Are the white and blue cars in your display real?

Yes they are the real deal, never released but right from a former Aurora employee a while ago. 

-Bob


----------



## Mayan2012 (Apr 12, 2015)

mr_aurora said:


> Are the white and blue cars in your display real?
> 
> Yes they are the real deal, never released but right from a former Aurora employee a while ago.
> 
> -Bob


I should have assumed so, but needed to ask nonetheless. If anyone had the real deal, it would be you. Can you post some better pics?

Great thing you are doing there assembling all of the Super II items. When are you going to open up a museum?


----------



## swamibob (Jan 20, 2009)

Hey Bob;

Can we get a little better picture, or more pictures of the display please? Very cool my friend!

Tom


----------



## mr_aurora (Oct 18, 2005)

Tom, part of the allure is not showing a close up so people think the stuff is real. It's just empty bags on a rack and cars I painted with a brush and some Testors paints.

Just kidding, my photo space is limited on hobbytalk so I delete and add when practical. Yeah, I know photobucket and such but those vehicles are not my bag...........

I like to leave 'em wanting more.........


----------



## swamibob (Jan 20, 2009)

mr_aurora said:


> Tom, part of the allure is not showing a close up so people think the stuff is real. It's just empty bags on a rack and cars I painted with a brush and some Testors paints.
> 
> Just kidding, my photo space is limited on hobbytalk so I delete and add when practical. Yeah, I know photobucket and such but those vehicles are not my bag...........
> 
> I like to leave 'em wanting more.........


   :thumbsup:

Right in buddy! You could e-mail one to me if you get the chance. It's very cool! That way I can show it to Warren and tell him I actually own it. 

Tom


----------



## Joe65SkylarkGS (Feb 15, 2010)

Hi Bob. Ok I found my Super II stash .Did you locate any of what you needed? If so, what do you still need?? I have quite a little stash lol. Surprise surprise !!


----------



## warnergt (Feb 9, 2000)

I have the 8568 Front Tires Mounted on Axle and
I have a 8553 Quadralam/Gear Plate card/bag without the Quadralam/Gear Plate. This is, the bag has a cut in it. The armature/plate has been removed. You can put another arm/plate in it.

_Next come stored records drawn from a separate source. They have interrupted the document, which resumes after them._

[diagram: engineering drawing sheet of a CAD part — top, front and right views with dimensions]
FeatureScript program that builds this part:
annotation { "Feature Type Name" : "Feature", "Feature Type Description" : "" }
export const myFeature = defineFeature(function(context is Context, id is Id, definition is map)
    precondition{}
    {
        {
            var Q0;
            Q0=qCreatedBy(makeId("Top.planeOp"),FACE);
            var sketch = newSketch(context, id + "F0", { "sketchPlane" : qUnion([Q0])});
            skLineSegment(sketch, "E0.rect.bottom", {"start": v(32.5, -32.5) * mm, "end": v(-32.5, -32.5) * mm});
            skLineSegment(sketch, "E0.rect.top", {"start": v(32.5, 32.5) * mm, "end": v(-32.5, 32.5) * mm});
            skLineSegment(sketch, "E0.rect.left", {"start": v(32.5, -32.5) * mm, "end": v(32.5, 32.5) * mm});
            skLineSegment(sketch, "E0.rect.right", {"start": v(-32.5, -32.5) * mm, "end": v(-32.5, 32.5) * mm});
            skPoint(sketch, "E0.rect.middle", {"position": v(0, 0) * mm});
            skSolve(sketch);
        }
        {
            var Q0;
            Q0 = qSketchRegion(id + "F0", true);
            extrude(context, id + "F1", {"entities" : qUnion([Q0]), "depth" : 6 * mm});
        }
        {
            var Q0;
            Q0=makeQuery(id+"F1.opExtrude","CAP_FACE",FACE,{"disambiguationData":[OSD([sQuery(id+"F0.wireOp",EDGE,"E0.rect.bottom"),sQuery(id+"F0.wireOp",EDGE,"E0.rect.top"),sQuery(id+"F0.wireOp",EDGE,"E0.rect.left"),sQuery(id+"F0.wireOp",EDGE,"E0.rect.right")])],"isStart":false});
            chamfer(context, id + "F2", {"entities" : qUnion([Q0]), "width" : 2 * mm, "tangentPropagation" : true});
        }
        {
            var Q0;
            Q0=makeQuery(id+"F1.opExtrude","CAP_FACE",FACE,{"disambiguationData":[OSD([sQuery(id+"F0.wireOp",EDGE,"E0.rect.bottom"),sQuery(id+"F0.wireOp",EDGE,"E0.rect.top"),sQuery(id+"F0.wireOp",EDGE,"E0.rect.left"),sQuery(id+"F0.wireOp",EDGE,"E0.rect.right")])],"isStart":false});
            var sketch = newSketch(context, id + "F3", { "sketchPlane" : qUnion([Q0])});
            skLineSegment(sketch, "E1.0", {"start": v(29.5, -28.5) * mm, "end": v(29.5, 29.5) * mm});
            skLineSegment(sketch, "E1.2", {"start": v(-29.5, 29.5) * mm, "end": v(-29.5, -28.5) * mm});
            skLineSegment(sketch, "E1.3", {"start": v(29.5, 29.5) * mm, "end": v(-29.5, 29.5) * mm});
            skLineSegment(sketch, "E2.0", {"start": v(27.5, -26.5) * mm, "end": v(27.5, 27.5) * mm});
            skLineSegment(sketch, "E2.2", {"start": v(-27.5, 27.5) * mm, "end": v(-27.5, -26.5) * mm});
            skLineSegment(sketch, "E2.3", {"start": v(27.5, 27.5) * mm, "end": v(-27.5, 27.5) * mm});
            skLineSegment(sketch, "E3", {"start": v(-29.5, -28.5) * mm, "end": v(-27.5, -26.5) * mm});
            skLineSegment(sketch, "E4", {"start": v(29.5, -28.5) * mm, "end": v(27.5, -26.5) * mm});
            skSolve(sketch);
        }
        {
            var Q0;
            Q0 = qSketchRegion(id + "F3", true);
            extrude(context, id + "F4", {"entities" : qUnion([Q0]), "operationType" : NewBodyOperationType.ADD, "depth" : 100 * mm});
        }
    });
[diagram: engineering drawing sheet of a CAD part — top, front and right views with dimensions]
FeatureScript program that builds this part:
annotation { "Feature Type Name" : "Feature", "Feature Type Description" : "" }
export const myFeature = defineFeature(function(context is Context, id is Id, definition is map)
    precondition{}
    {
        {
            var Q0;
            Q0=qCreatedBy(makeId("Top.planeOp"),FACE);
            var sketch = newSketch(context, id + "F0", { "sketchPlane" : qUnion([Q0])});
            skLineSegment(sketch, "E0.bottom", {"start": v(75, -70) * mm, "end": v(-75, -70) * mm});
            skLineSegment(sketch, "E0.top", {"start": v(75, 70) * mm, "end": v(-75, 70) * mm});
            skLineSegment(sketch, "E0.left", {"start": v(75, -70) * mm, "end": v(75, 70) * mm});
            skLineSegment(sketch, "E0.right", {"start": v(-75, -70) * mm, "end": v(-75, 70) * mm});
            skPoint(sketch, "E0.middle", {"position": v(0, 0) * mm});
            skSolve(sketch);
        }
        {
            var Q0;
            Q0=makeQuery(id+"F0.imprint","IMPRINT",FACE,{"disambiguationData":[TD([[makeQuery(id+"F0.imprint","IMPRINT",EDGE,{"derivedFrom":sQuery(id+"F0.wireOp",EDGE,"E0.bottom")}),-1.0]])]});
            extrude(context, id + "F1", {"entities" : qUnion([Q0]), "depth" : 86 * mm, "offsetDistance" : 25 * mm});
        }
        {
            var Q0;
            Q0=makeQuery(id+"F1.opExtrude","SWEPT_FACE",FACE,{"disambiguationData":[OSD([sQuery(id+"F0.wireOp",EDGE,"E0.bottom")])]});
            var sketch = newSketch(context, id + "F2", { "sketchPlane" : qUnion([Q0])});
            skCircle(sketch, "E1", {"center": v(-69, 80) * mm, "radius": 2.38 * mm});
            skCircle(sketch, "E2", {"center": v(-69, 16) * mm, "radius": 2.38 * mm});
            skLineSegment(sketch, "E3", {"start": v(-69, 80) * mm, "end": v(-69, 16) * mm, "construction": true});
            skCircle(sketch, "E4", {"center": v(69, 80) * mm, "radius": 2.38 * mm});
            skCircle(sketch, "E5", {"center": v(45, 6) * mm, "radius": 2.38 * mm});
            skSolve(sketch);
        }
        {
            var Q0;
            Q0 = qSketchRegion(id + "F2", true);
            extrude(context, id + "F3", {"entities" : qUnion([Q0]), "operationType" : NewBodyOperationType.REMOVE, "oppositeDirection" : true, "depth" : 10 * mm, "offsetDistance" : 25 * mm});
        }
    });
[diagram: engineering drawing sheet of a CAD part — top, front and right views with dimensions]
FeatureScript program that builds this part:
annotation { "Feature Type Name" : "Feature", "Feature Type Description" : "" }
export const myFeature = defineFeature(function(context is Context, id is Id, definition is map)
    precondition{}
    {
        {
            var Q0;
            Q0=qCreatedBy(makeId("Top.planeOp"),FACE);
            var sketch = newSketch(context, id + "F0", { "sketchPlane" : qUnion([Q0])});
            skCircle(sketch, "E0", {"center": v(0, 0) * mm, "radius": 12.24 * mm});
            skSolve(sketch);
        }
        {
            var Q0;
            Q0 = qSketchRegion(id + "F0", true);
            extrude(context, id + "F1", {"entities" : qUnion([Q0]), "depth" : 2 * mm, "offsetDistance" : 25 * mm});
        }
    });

Can you help me with this insert?


----------



## warnergt (Feb 9, 2000)




----------



## slotcardan (Jun 9, 2012)

......


----------



## mr_aurora (Oct 18, 2005)

I would be interested in those 2 super 2 pieces. email me a price. The hot rod box looks right. They came in sets like that sometimes and sold separately with that type card.


----------



## warnergt (Feb 9, 2000)

What I meant was that I need one of those inserts. Do you have any?


----------



## mr_aurora (Oct 18, 2005)

Oh.......... sorry, no.


----------



## mr_aurora (Oct 18, 2005)

*THANKS GUYS and a GAL!*

I would like to thank Al Pink, Ron and Chris Sklenar, Dave Lockwood, and George Warner for graciously helping me complete my Super II display as I can now say I have all the blue header carded parts....that I know about...
Anyone I missed, sorry but thank you too.... what a great hobby I am fortunate to be a part of. Bob Beers


----------



## alpink (Aug 22, 2010)

my pleasure to be of assistance, you are entirely welcome.
it seemed like the thing to do considering the few vacancies on the display.


----------



## MgoBlue (Jan 15, 2006)

How about a final picture of the display Bob. Thanks in advance for the pic.


----------